— Start SOURCE PASSAGE —
Amtrak's Problem Solved

Amtrak now has the two most powerful lobbyists in Washington on its side: the newly-inaugurated president and vice president of the United States.

When I began this blog four years, to counter the Bush Administration's attempts to dismember the national passenger railroad, I started with the premise that "Amtrak has a communications problem." I pointed out that "there is no strong national voice speaking in support of Amtrak." Only a few small, underfunded rail enthusiast organizations and the stepchild attention of environmental groups carried the flag for passenger trains -- constituencies easily ignored by most conservative Republicans.

In Washington, legislation is written by lobbyists, and as a government-owned corporation, Amtrak had no access to K Street firms. Now, the sitting president and vice president not only chose to ride into town on an Amtrak train, but they both referred to Amtrak in their acceptance speeches at the Democratic convention. Pennsylvania Avenue is a better address than K Street.

Now, let's see if they walk the talk. The first sign is not encouraging: transportation as a whole is only mentioned in a single paragraph under "Additional Issues" on the new White House Web site.

Amtrak has never had any more than lukewarm support from the White House. Nixon agreed to create the National Railroad Passenger Corporation in order to placate the freight railroads, and it wasn't expected to survive more than a couple of years. President Carter tried to severely curtail long distance service, Reagan tried to kill Amtrak altogether, and Clinton merely left the life support machine plugged in. President Obama and Amtrak Joe both support the national passenger railroad, and see it as part of the solution to energy efficiency and congestion mitigation. But there will be strong competition for federal dollars, even in an era when the printing press is running 24/7.

The previous administration's attack on Amtrak seemed particularly short-sighted to me at a time of rising oil prices and global warming. Moreover, it would have been an egregious waste of a national asset. We're talking dollars here, folks.

Amtrak is a unique and undervalued asset. By law, it is the only passenger railroad which has statutory authority to operate over the nation's network of freight railroads. It owns locomotives, cars, stations and shops which have a monetary value so long as there is a railroad to run. To have simply shut it down would have been to tear up taxpayer dollars.

With two big supporters in the White House, Amtrak now has an opportunity to prove itself. It needs funds to overhaul and upgrade equipment and service, but in a market economy, it can only be of value if it provides convenient, reliable, safe transportation at a competitive price.

This Train is Bound for Glory

Today's Amtrak train taking President-elect Barack Obama and Vice President-elect Joe Biden to Washington was meant to evoke the historic ride to Washington, D.C. by Abraham Lincoln for his inaugural in 1861, but the story is more complex than that.
— End SOURCE PASSAGE —
EXERCISE:
In two sentences, summarize the passage about Amtrak. The lines that follow are not needed for any of the work here.
— Start GIVEN INFORMATION —
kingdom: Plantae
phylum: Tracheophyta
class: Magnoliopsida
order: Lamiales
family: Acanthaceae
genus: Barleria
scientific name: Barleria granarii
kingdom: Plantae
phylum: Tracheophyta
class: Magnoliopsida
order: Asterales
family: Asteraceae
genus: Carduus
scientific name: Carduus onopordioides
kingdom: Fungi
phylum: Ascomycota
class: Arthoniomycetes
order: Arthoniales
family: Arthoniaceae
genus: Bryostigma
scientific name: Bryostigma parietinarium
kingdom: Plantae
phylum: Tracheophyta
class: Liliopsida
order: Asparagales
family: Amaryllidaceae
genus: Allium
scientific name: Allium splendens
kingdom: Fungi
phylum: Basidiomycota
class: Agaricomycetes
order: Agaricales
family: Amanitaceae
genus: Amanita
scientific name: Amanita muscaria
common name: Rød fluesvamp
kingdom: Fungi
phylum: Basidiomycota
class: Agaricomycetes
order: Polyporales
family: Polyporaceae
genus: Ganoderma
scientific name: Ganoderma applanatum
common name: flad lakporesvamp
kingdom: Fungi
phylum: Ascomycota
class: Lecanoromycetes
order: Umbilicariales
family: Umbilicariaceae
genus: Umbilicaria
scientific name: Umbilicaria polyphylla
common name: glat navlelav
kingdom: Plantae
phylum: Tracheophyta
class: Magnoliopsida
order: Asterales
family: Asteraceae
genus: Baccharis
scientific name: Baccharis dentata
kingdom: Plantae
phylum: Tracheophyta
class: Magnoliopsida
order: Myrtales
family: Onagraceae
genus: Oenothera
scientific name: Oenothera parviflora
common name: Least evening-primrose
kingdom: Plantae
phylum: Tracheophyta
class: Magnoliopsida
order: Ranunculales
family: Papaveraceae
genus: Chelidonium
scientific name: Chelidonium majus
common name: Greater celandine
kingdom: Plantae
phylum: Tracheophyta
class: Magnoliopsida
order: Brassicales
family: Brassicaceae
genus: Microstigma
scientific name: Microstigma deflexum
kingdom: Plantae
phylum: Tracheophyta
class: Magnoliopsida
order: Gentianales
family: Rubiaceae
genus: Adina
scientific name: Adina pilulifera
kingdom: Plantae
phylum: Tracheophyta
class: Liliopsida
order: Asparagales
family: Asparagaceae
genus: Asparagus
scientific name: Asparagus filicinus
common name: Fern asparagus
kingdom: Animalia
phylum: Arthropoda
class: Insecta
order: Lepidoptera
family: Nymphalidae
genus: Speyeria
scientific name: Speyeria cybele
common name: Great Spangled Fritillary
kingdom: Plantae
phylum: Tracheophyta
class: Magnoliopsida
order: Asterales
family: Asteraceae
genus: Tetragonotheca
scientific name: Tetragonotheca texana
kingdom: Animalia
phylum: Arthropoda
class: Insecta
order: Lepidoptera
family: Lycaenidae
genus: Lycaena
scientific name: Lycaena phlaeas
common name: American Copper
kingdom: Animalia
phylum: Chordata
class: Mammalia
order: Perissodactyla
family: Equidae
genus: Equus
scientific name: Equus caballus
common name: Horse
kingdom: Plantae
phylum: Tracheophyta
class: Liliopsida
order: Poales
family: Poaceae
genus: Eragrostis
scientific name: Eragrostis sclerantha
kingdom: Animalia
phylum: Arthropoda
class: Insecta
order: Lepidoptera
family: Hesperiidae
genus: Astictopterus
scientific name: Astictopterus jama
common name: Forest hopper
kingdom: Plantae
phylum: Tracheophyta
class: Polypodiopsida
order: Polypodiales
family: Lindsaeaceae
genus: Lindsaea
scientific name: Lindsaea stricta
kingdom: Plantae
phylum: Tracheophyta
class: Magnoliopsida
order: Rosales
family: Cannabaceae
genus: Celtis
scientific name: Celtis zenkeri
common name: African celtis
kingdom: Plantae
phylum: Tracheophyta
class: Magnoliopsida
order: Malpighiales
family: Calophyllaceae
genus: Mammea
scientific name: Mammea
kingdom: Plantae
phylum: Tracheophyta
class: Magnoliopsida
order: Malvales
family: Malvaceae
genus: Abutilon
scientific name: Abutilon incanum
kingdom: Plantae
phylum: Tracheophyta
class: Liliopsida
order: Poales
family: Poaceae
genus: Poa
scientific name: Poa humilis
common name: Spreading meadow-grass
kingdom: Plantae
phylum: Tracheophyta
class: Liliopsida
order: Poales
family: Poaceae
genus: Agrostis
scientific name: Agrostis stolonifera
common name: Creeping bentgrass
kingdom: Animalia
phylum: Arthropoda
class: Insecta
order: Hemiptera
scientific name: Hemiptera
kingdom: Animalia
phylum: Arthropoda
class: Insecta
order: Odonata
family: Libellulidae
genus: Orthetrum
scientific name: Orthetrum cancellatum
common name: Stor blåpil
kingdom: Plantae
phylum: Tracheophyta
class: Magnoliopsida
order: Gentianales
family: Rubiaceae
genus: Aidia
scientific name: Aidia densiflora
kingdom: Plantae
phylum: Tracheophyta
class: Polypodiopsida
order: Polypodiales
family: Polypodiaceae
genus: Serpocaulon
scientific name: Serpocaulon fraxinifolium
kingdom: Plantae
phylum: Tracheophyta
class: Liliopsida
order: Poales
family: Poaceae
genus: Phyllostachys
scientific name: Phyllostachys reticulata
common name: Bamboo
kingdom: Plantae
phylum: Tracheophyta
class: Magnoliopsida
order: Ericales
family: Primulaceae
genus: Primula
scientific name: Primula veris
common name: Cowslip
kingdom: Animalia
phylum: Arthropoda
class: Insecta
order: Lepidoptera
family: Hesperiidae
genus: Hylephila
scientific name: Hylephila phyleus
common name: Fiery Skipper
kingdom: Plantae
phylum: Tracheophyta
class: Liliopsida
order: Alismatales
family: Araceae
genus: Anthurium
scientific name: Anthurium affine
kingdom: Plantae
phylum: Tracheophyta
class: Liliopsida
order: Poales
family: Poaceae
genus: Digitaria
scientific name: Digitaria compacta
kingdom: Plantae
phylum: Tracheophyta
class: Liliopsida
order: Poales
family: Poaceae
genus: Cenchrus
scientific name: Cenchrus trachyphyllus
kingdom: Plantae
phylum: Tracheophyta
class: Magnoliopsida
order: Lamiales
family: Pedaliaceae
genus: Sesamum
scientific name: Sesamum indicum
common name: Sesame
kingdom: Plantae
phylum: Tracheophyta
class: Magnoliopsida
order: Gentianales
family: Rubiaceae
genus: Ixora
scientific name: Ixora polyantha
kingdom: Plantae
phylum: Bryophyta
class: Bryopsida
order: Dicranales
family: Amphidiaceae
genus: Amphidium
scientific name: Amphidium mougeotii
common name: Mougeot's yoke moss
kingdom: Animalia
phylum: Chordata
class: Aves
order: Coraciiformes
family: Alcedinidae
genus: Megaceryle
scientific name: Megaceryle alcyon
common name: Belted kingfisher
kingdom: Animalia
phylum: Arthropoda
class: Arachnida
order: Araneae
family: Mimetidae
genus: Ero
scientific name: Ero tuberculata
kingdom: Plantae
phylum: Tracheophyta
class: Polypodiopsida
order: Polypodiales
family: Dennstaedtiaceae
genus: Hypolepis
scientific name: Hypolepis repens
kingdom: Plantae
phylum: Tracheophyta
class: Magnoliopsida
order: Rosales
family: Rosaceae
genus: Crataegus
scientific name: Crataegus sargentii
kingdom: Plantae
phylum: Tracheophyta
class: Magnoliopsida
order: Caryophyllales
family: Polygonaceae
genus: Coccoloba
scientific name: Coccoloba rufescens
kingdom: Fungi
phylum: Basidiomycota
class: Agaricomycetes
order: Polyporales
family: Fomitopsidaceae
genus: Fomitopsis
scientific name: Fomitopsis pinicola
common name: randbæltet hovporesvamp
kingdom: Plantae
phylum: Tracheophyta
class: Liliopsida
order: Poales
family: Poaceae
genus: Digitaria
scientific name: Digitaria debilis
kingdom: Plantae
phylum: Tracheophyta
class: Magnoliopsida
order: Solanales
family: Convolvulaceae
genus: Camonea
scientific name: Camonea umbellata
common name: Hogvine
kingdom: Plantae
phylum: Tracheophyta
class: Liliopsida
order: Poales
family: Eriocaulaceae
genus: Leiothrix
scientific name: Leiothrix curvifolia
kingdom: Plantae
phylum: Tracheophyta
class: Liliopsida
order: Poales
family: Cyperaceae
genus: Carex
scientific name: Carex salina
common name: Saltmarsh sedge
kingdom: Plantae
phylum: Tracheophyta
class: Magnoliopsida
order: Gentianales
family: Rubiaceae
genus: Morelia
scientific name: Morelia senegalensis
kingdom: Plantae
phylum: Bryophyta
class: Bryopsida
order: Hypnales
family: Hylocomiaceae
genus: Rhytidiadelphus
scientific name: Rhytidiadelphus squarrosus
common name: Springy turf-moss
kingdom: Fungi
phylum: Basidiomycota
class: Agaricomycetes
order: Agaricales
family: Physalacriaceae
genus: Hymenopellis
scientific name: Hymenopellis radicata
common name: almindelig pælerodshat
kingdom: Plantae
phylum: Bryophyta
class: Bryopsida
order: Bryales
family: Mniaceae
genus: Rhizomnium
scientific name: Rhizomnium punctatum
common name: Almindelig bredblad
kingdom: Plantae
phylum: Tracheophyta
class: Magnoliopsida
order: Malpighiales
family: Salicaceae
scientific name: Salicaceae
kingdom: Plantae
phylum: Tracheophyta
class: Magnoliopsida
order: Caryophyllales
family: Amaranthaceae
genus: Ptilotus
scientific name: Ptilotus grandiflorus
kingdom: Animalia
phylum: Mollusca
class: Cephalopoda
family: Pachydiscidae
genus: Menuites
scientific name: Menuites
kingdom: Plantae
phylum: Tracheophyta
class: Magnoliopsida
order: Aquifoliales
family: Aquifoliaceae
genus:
— End GIVEN INFORMATION —
FINAL ANSWER:
Amtrak, which has never had more than lukewarm White House support and long lacked a strong national voice, now has the backing of the new president and vice president, who rode into Washington on an Amtrak train. With these two supporters, Amtrak has a chance to prove itself, but it needs funds to upgrade equipment and service and can only be of value if it provides convenient, reliable, safe transportation at a competitive price.